Transcribed page contents:
········

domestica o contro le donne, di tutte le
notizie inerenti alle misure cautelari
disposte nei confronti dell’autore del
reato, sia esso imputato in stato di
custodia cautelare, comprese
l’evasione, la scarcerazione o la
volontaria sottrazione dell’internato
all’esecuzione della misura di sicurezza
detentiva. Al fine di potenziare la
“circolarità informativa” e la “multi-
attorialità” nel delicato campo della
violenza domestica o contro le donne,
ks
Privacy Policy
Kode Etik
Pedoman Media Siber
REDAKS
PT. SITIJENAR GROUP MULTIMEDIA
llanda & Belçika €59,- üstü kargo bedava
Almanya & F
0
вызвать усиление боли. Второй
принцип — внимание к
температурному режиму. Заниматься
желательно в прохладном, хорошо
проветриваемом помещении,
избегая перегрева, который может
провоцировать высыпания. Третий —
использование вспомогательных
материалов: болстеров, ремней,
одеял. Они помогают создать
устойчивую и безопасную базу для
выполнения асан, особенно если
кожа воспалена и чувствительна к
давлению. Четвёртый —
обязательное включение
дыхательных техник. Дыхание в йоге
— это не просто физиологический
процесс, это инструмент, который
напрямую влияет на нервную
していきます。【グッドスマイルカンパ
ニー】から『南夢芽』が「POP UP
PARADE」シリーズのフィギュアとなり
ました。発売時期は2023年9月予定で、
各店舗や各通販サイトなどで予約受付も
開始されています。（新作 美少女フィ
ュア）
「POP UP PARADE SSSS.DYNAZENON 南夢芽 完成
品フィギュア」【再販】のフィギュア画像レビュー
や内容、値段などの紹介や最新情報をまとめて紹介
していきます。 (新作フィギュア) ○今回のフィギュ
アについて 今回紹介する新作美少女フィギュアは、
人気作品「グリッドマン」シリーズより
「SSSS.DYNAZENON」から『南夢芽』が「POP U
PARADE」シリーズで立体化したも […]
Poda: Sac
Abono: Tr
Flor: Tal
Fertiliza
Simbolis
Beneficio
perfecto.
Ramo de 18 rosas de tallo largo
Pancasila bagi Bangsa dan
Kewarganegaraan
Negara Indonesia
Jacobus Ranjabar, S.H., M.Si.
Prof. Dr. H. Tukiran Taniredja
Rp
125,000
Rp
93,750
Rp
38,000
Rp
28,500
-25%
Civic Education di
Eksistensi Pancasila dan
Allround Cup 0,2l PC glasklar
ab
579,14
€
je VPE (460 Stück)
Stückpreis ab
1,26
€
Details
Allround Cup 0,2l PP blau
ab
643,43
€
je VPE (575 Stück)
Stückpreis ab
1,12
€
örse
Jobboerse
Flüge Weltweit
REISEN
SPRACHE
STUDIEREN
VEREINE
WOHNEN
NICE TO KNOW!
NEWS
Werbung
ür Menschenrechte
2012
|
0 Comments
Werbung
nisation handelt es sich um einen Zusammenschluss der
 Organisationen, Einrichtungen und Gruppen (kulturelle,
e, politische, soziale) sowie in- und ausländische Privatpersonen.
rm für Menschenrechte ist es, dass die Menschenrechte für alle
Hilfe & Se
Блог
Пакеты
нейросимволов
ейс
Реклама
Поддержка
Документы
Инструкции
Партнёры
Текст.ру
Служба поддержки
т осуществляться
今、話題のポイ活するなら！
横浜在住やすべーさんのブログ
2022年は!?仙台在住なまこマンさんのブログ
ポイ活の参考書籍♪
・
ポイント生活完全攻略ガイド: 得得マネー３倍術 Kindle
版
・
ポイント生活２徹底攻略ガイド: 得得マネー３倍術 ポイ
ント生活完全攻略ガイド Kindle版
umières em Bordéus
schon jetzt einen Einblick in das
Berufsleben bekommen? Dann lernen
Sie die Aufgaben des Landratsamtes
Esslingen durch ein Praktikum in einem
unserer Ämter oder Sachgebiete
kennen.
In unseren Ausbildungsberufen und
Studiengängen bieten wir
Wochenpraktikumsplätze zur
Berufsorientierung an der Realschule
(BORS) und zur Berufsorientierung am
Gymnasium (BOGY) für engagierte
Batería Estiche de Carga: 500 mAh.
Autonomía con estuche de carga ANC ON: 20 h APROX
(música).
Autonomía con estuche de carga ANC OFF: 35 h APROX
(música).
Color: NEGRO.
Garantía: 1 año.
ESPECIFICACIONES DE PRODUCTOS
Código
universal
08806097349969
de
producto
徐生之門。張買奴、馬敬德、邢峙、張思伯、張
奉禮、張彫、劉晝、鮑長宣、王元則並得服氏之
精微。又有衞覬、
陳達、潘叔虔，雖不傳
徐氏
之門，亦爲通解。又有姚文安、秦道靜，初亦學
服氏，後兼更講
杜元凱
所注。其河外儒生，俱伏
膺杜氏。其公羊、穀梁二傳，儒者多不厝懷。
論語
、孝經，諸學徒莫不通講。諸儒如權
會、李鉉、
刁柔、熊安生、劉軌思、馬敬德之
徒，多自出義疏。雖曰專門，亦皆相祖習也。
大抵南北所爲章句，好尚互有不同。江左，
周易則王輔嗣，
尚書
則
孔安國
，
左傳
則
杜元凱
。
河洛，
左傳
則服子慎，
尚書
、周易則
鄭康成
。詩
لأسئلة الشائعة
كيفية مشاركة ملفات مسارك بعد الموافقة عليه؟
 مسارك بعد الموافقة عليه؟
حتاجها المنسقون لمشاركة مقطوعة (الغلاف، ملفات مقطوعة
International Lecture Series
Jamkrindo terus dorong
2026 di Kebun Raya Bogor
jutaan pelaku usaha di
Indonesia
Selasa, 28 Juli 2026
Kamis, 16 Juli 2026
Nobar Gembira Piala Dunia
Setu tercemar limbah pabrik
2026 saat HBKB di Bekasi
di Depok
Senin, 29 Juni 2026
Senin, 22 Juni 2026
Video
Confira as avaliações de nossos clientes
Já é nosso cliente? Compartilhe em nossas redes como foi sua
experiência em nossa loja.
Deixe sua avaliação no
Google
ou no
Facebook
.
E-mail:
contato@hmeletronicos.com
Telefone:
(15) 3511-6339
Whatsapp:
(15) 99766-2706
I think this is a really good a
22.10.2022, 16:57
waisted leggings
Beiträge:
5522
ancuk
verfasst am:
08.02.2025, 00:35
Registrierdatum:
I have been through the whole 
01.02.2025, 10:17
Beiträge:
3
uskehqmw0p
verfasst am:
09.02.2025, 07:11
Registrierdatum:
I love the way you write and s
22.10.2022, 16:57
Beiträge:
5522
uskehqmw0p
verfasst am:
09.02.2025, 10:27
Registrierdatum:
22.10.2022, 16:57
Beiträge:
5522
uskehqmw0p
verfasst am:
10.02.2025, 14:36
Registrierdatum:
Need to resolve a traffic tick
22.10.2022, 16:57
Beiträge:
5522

········

■ EXERCISE ■
Set out the entries once more, word for word.

■ SOLUTION TO THIS TASK ■
domestica o contro le donne, di tutte le
notizie inerenti alle misure cautelari
disposte nei confronti dell’autore del
reato, sia esso imputato in stato di
custodia cautelare, comprese
l’evasione, la scarcerazione o la
volontaria sottrazione dell’internato
all’esecuzione della misura di sicurezza
detentiva. Al fine di potenziare la
“circolarità informativa” e la “multi-
attorialità” nel delicato campo della
violenza domestica o contro le donne,
ks
Privacy Policy
Kode Etik
Pedoman Media Siber
REDAKS
PT. SITIJENAR GROUP MULTIMEDIA
llanda & Belçika €59,- üstü kargo bedava
Almanya & F
0
вызвать усиление боли. Второй
принцип — внимание к
температурному режиму. Заниматься
желательно в прохладном, хорошо
проветриваемом помещении,
избегая перегрева, который может
провоцировать высыпания. Третий —
использование вспомогательных
материалов: болстеров, ремней,
одеял. Они помогают создать
устойчивую и безопасную базу для
выполнения асан, особенно если
кожа воспалена и чувствительна к
давлению. Четвёртый —
обязательное включение
дыхательных техник. Дыхание в йоге
— это не просто физиологический
процесс, это инструмент, который
напрямую влияет на нервную
していきます。【グッドスマイルカンパ
ニー】から『南夢芽』が「POP UP
PARADE」シリーズのフィギュアとなり
ました。発売時期は2023年9月予定で、
各店舗や各通販サイトなどで予約受付も
開始されています。（新作 美少女フィ
ュア）
「POP UP PARADE SSSS.DYNAZENON 南夢芽 完成
品フィギュア」【再販】のフィギュア画像レビュー
や内容、値段などの紹介や最新情報をまとめて紹介
していきます。 (新作フィギュア) ○今回のフィギュ
アについて 今回紹介する新作美少女フィギュアは、
人気作品「グリッドマン」シリーズより
「SSSS.DYNAZENON」から『南夢芽』が「POP U
PARADE」シリーズで立体化したも […]
Poda: Sac
Abono: Tr
Flor: Tal
Fertiliza
Simbolis
Beneficio
perfecto.
Ramo de 18 rosas de tallo largo
Pancasila bagi Bangsa dan
Kewarganegaraan
Negara Indonesia
Jacobus Ranjabar, S.H., M.Si.
Prof. Dr. H. Tukiran Taniredja
Rp
125,000
Rp
93,750
Rp
38,000
Rp
28,500
-25%
Civic Education di
Eksistensi Pancasila dan
Allround Cup 0,2l PC glasklar
ab
579,14
€
je VPE (460 Stück)
Stückpreis ab
1,26
€
Details
Allround Cup 0,2l PP blau
ab
643,43
€
je VPE (575 Stück)
Stückpreis ab
1,12
€
örse
Jobboerse
Flüge Weltweit
REISEN
SPRACHE
STUDIEREN
VEREINE
WOHNEN
NICE TO KNOW!
NEWS
Werbung
ür Menschenrechte
2012
|
0 Comments
Werbung
nisation handelt es sich um einen Zusammenschluss der
 Organisationen, Einrichtungen und Gruppen (kulturelle,
e, politische, soziale) sowie in- und ausländische Privatpersonen.
rm für Menschenrechte ist es, dass die Menschenrechte für alle
Hilfe & Se
Блог
Пакеты
нейросимволов
ейс
Реклама
Поддержка
Документы
Инструкции
Партнёры
Текст.ру
Служба поддержки
т осуществляться
今、話題のポイ活するなら！
横浜在住やすべーさんのブログ
2022年は!?仙台在住なまこマンさんのブログ
ポイ活の参考書籍♪
・
ポイント生活完全攻略ガイド: 得得マネー３倍術 Kindle
版
・
ポイント生活２徹底攻略ガイド: 得得マネー３倍術 ポイ
ント生活完全攻略ガイド Kindle版
umières em Bordéus
schon jetzt einen Einblick in das
Berufsleben bekommen? Dann lernen
Sie die Aufgaben des Landratsamtes
Esslingen durch ein Praktikum in einem
unserer Ämter oder Sachgebiete
kennen.
In unseren Ausbildungsberufen und
Studiengängen bieten wir
Wochenpraktikumsplätze zur
Berufsorientierung an der Realschule
(BORS) und zur Berufsorientierung am
Gymnasium (BOGY) für engagierte
Batería Estiche de Carga: 500 mAh.
Autonomía con estuche de carga ANC ON: 20 h APROX
(música).
Autonomía con estuche de carga ANC OFF: 35 h APROX
(música).
Color: NEGRO.
Garantía: 1 año.
ESPECIFICACIONES DE PRODUCTOS
Código
universal
08806097349969
de
producto
徐生之門。張買奴、馬敬德、邢峙、張思伯、張
奉禮、張彫、劉晝、鮑長宣、王元則並得服氏之
精微。又有衞覬、
陳達、潘叔虔，雖不傳
徐氏
之門，亦爲通解。又有姚文安、秦道靜，初亦學
服氏，後兼更講
杜元凱
所注。其河外儒生，俱伏
膺杜氏。其公羊、穀梁二傳，儒者多不厝懷。
論語
、孝經，諸學徒莫不通講。諸儒如權
會、李鉉、
刁柔、熊安生、劉軌思、馬敬德之
徒，多自出義疏。雖曰專門，亦皆相祖習也。
大抵南北所爲章句，好尚互有不同。江左，
周易則王輔嗣，
尚書
則
孔安國
，
左傳
則
杜元凱
。
河洛，
左傳
則服子慎，
尚書
、周易則
鄭康成
。詩
لأسئلة الشائعة
كيفية مشاركة ملفات مسارك بعد الموافقة عليه؟
 مسارك بعد الموافقة عليه؟
حتاجها المنسقون لمشاركة مقطوعة (الغلاف، ملفات مقطوعة
International Lecture Series
Jamkrindo terus dorong
2026 di Kebun Raya Bogor
jutaan pelaku usaha di
Indonesia
Selasa, 28 Juli 2026
Kamis, 16 Juli 2026
Nobar Gembira Piala Dunia
Setu tercemar limbah pabrik
2026 saat HBKB di Bekasi
di Depok
Senin, 29 Juni 2026
Senin, 22 Juni 2026
Video
Confira as avaliações de nossos clientes
Já é nosso cliente? Compartilhe em nossas redes como foi sua
experiência em nossa loja.
Deixe sua avaliação no
Google
ou no
Facebook
.
E-mail:
contato@hmeletronicos.com
Telefone:
(15) 3511-6339
Whatsapp:
(15) 99766-2706
I think this is a really good a
22.10.2022, 16:57
waisted leggings
Beiträge:
5522
ancuk
verfasst am:
08.02.2025, 00:35
Registrierdatum:
I have been through the whole 
01.02.2025, 10:17
Beiträge:
3
uskehqmw0p
verfasst am:
09.02.2025, 07:11
Registrierdatum:
I love the way you write and s
22.10.2022, 16:57
Beiträge:
5522
uskehqmw0p
verfasst am:
09.02.2025, 10:27
Registrierdatum:
22.10.2022, 16:57
Beiträge:
5522
uskehqmw0p
verfasst am:
10.02.2025, 14:36
Registrierdatum:
Need to resolve a traffic tick
22.10.2022, 16:57
Beiträge:
5522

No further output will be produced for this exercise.